Dataset excerpts below:

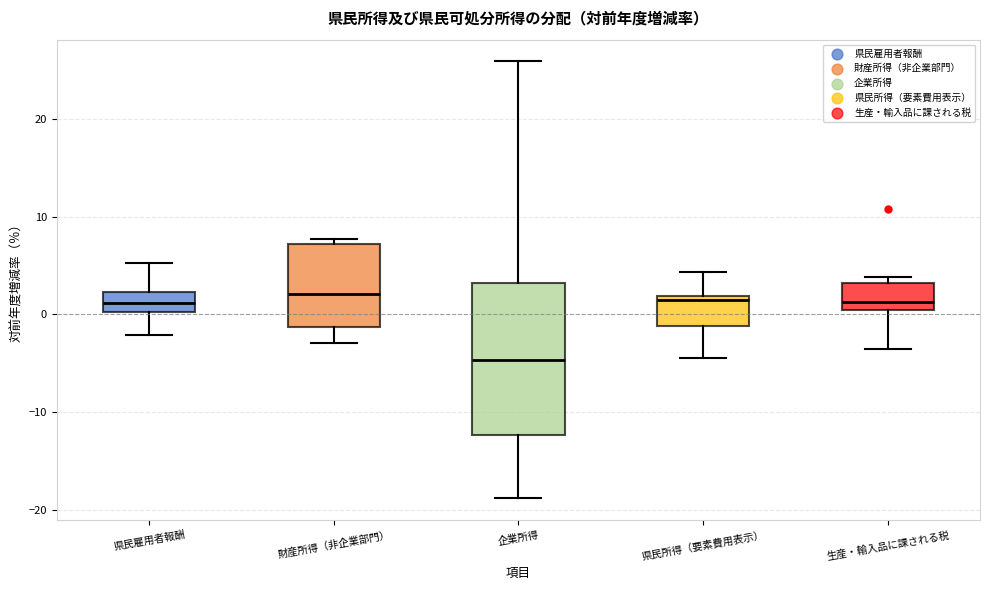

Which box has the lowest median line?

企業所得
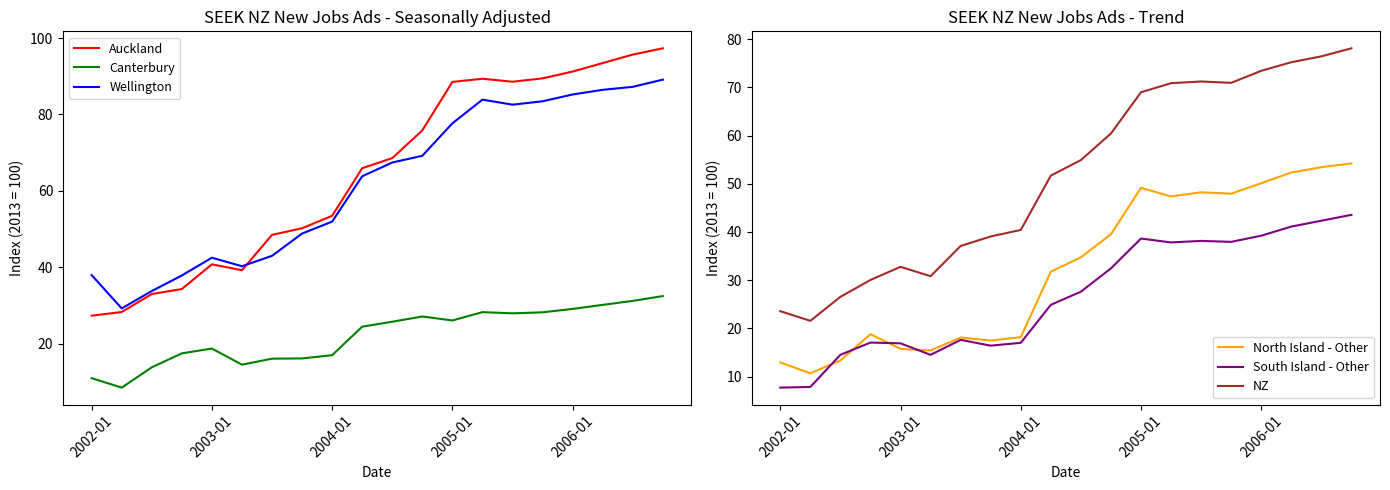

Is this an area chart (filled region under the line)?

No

End of Dataset excerpts.
Dataset excerpts below:

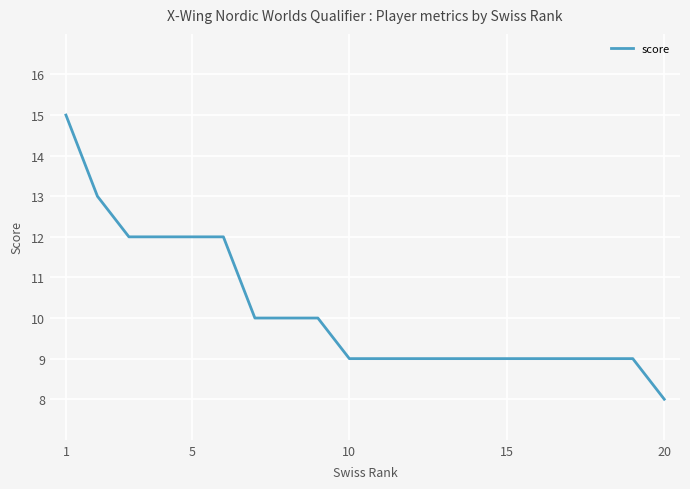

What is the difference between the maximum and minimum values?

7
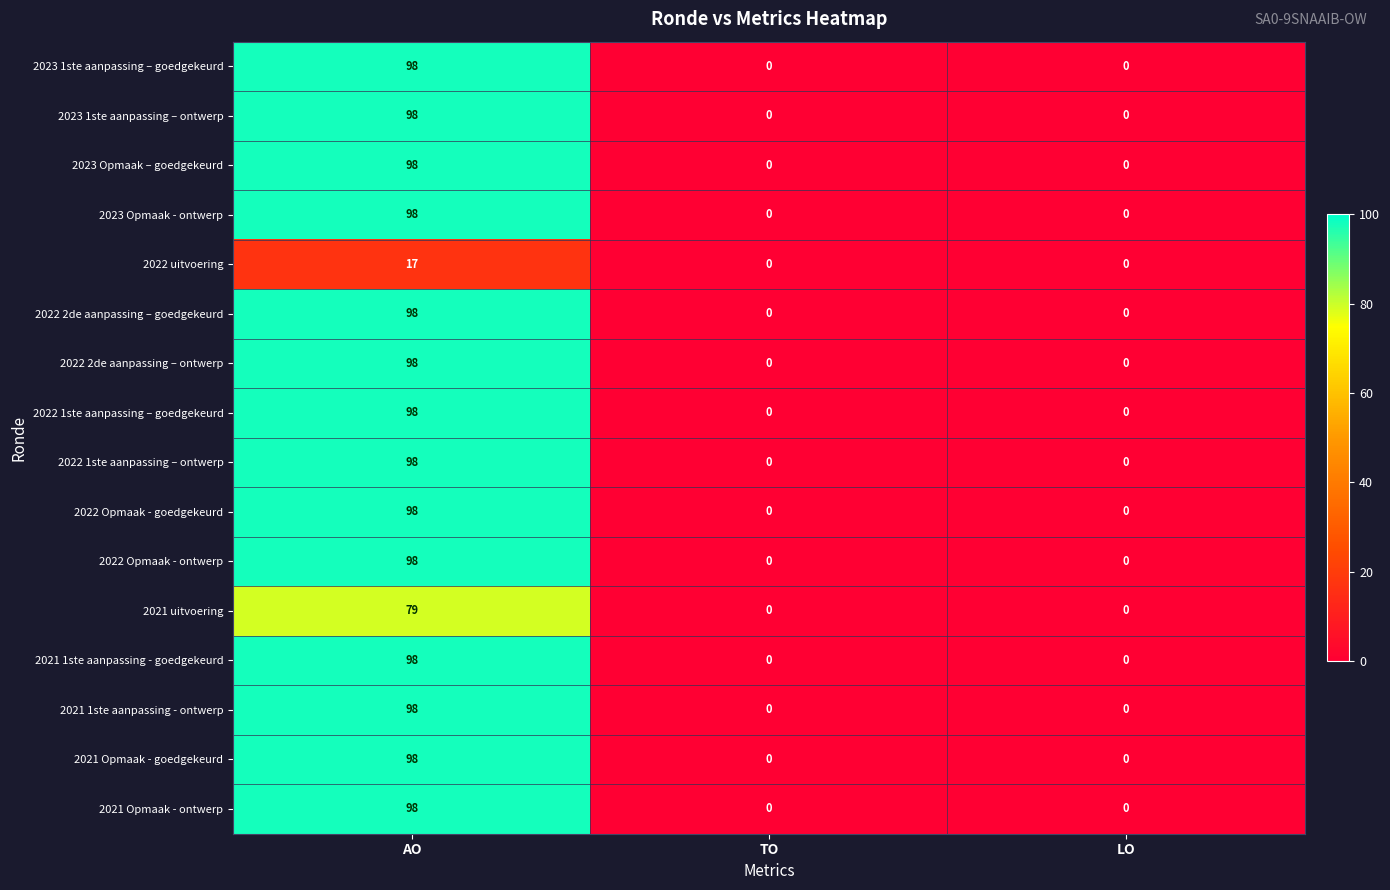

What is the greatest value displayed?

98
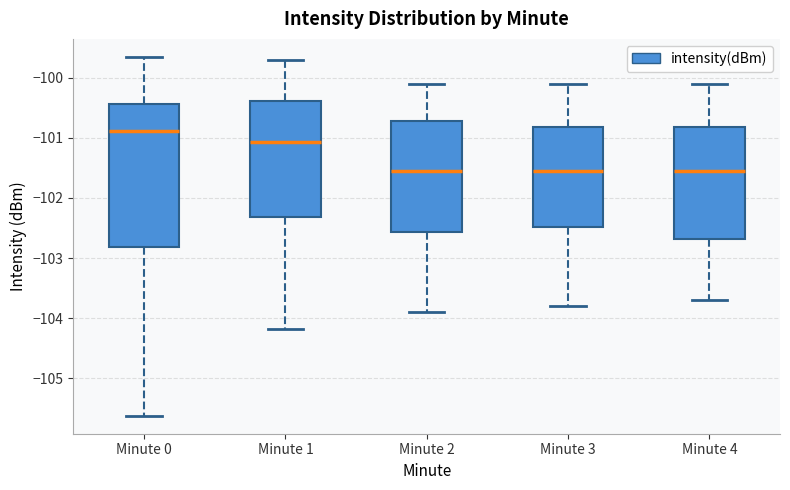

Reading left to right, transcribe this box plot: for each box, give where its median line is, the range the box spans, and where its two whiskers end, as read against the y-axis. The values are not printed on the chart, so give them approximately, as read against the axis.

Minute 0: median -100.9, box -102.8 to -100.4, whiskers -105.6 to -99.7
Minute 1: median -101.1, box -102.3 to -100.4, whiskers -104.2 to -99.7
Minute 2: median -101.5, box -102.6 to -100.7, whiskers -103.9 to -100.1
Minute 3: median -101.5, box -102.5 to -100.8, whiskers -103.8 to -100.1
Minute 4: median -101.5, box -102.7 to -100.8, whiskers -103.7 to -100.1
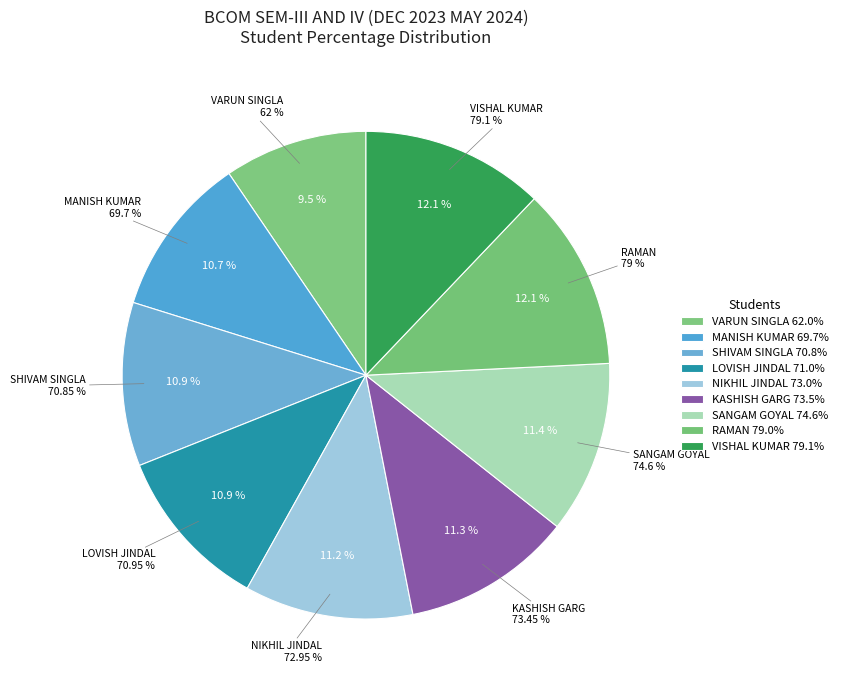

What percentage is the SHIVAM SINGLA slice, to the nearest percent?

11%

End of Dataset excerpts.

▶ Work instructions:
Convert the stretch of material from the line containing "What is the difference" through the line containing "Minute 4: median" into a Markdown table with the columns Row and Line. Number each row, skip blank lines, and leave the pictures out.

▶ Reply to the task:
| Row | Line |
|---|---|
| 1 | What is the difference between the maximum and minimum values? |
| 2 | 7 |
| 3 | What is the greatest value displayed? |
| 4 | 98 |
| 5 | Reading left to right, transcribe this box plot: for each box, give where its median line is, the range the box spans, and where its two whiskers end, as read against the y-axis. The values are not printed on the chart, so give them approximately, as read against the axis. |
| 6 | Minute 0: median -100.9, box -102.8 to -100.4, whiskers -105.6 to -99.7 |
| 7 | Minute 1: median -101.1, box -102.3 to -100.4, whiskers -104.2 to -99.7 |
| 8 | Minute 2: median -101.5, box -102.6 to -100.7, whiskers -103.9 to -100.1 |
| 9 | Minute 3: median -101.5, box -102.5 to -100.8, whiskers -103.8 to -100.1 |
| 10 | Minute 4: median -101.5, box -102.7 to -100.8, whiskers -103.7 to -100.1 |